Un petit rab’ de pluie, pour la fin

41ème kilomètre, je retrouve ma conjointe, on va finir ensemble, on file vers le 42ème. Elle et notre amie me laissent filer pour les derniers mètres. 200 mètres…  un virage à gauche, ah non, ce n’est pas encore la dernière ligne droite mais une petite ruelle où la pluie repart de plus belle, avec une rafale mais plus rien ne m’arrêtera, j’arrive sur la dernière ligne droite, il n’y a plus grand monde dehors vu le temps si ce n’est mes deux supportrices de choc ! Je sprinte (enfin, autant qu’on puisse le faire après 42 kilomètres). C’est génial ! Je vois le chrono qui indique 5h13, je veux passer sous les 5h15. Je passe la ligne. C’est fini, mais je continue à courir jusqu’aux médailles (et j’oublie même d’arrêter ma montre) ! Je l’ai fait, je suis marathonien ! Temps final : 5h11’46’’.

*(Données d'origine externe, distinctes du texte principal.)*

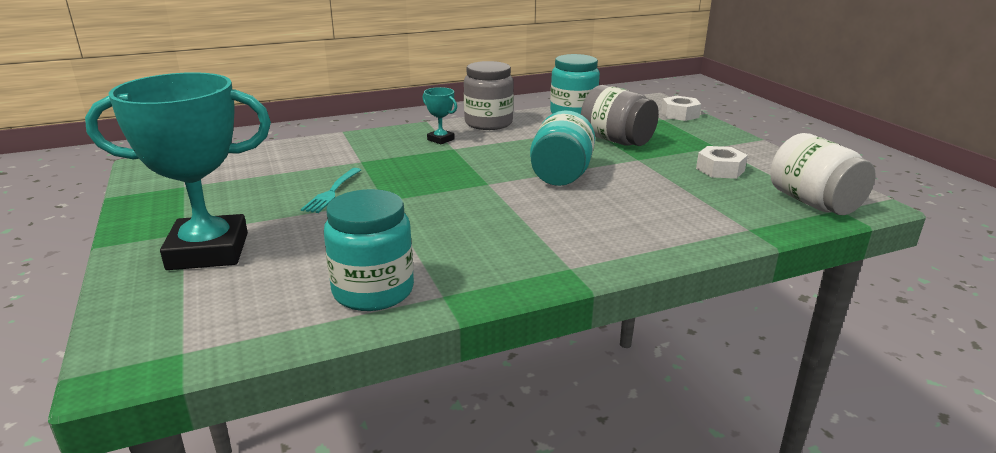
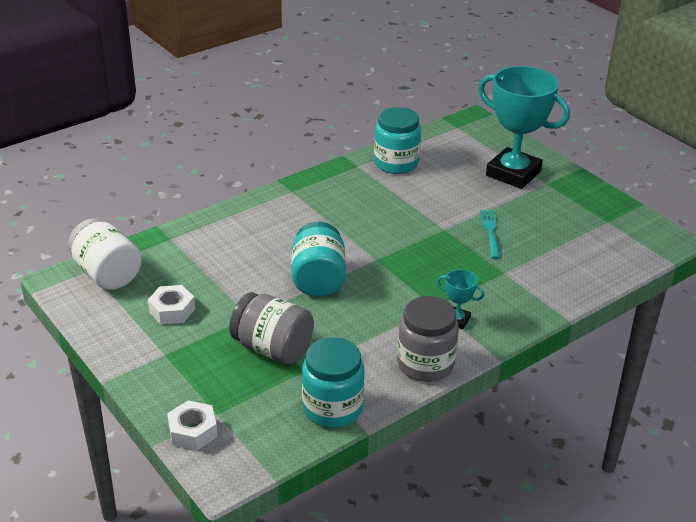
camera: 165 degrees right, 10 degrees up
(208, 251) = (513, 173): turquoise trophy -> turquoise trophy turned 60 degrees clockwise

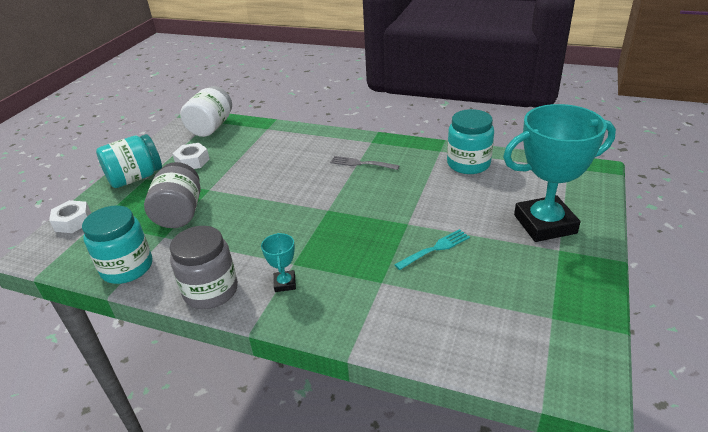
camera: 60 degrees right, 0 degrees up
(318, 279) = (276, 196): turquoise jar -> turquoise jar (135, 178)
(324, 212) = (362, 163): none -> grey fork
(513, 173) = (545, 224): turquoise trophy -> turquoise trophy turned 75 degrees clockwise

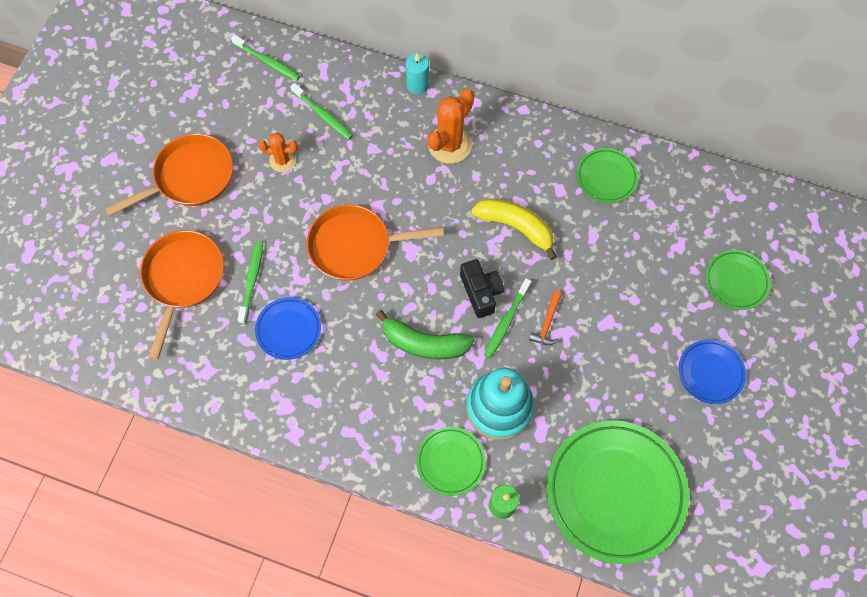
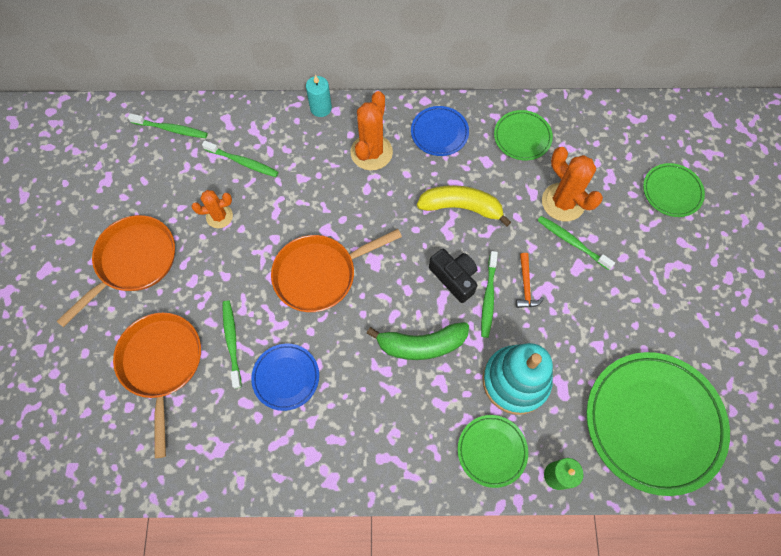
camera: 20 degrees left, 0 degrees up
(611, 296) = (572, 242): none -> green toothbrush
(619, 255) = (563, 202): none -> orange cactus
(710, 373) = (686, 281): blue plate -> blue plate (439, 133)

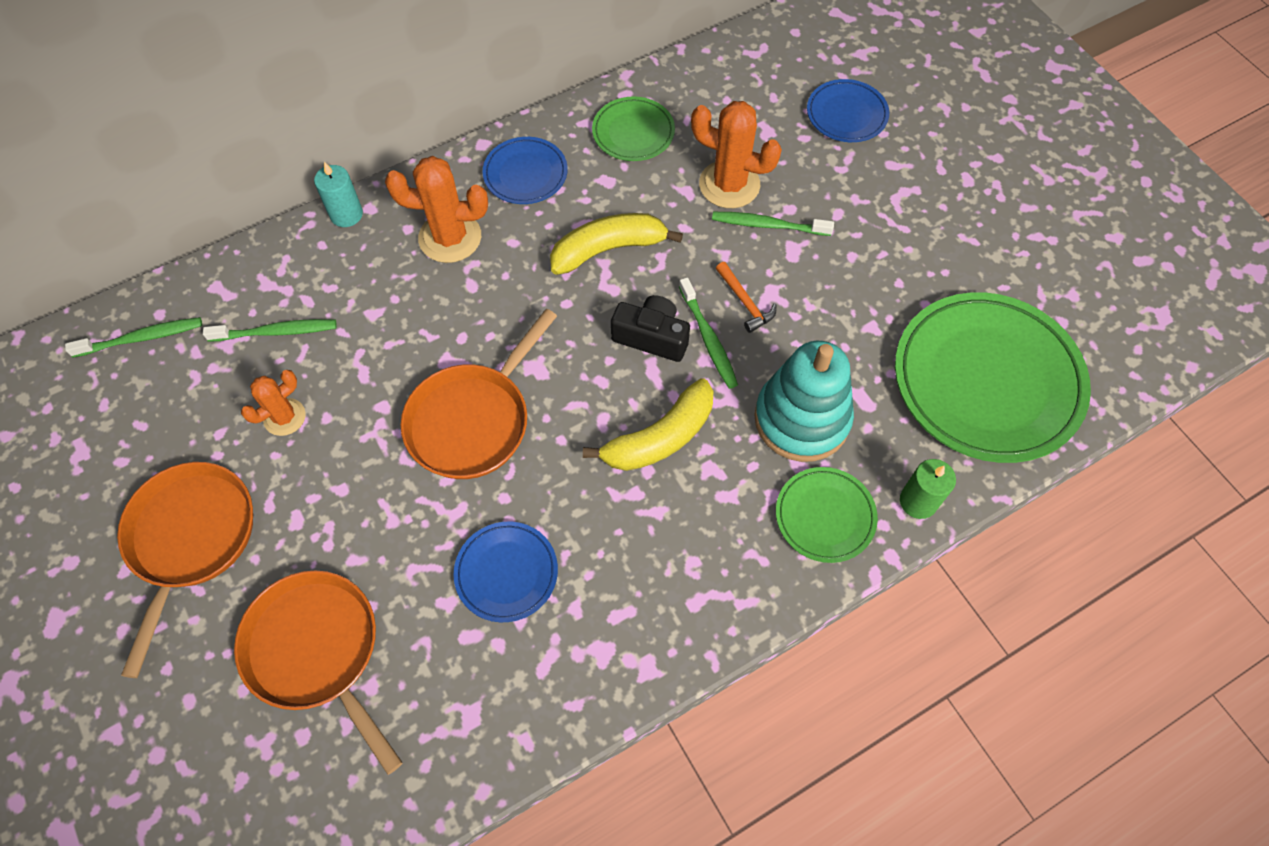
camera: 30 degrees left, 5 degrees down
(232, 341) = (402, 568): green toothbrush -> none
(371, 152) = (450, 237): orange cactus -> orange cactus turned 75 degrees counterclockwise
(421, 344) = (660, 438): green banana -> yellow banana
(671, 192) = (846, 114): green plate -> blue plate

Après un passage pour récupérer le tee-shirt de finisher, on retrouve le troisième ami qui a fini en moins de 4h (il a évité la pluie le chanceux) et puis retour à la maison pour une douche bien chaude.

On m’avait dit que ce serait difficile et ça l’a été, mais à aucun moment, je n’ai songé à arrêter et c’est ce dont je suis le plus fier. Je ne savais pas si, après coup, j’aurai envie de retenter l’aventure mais je pense que je le referais (et mon temps me laisse une marge de progression), sans doute pas à Nantes mais c’est vraiment une belle expérience ce premier marathon.

Maintenant, place à la récupération et aux autres objectifs de l’année (faire une course avec ma conjointe, aller chercher mes RP sur 10 kms et semi, faire un run&bike).

Points positifs :
Mon cardio resté toujours nickel.
Pas de crampes pendant la course.
Les encouragements, de mes proches tout d’abord (ma conjointe a fait 14 kms à pied dans Nantes pour me suivre en différents points), et des gens sur le bord de la route, c’est galvanisant.
J’ai bien géré les ravitaillements.

Points négatifs :
Mon départ et mes 10 premiers kilomètres, beaucoup trop rapides.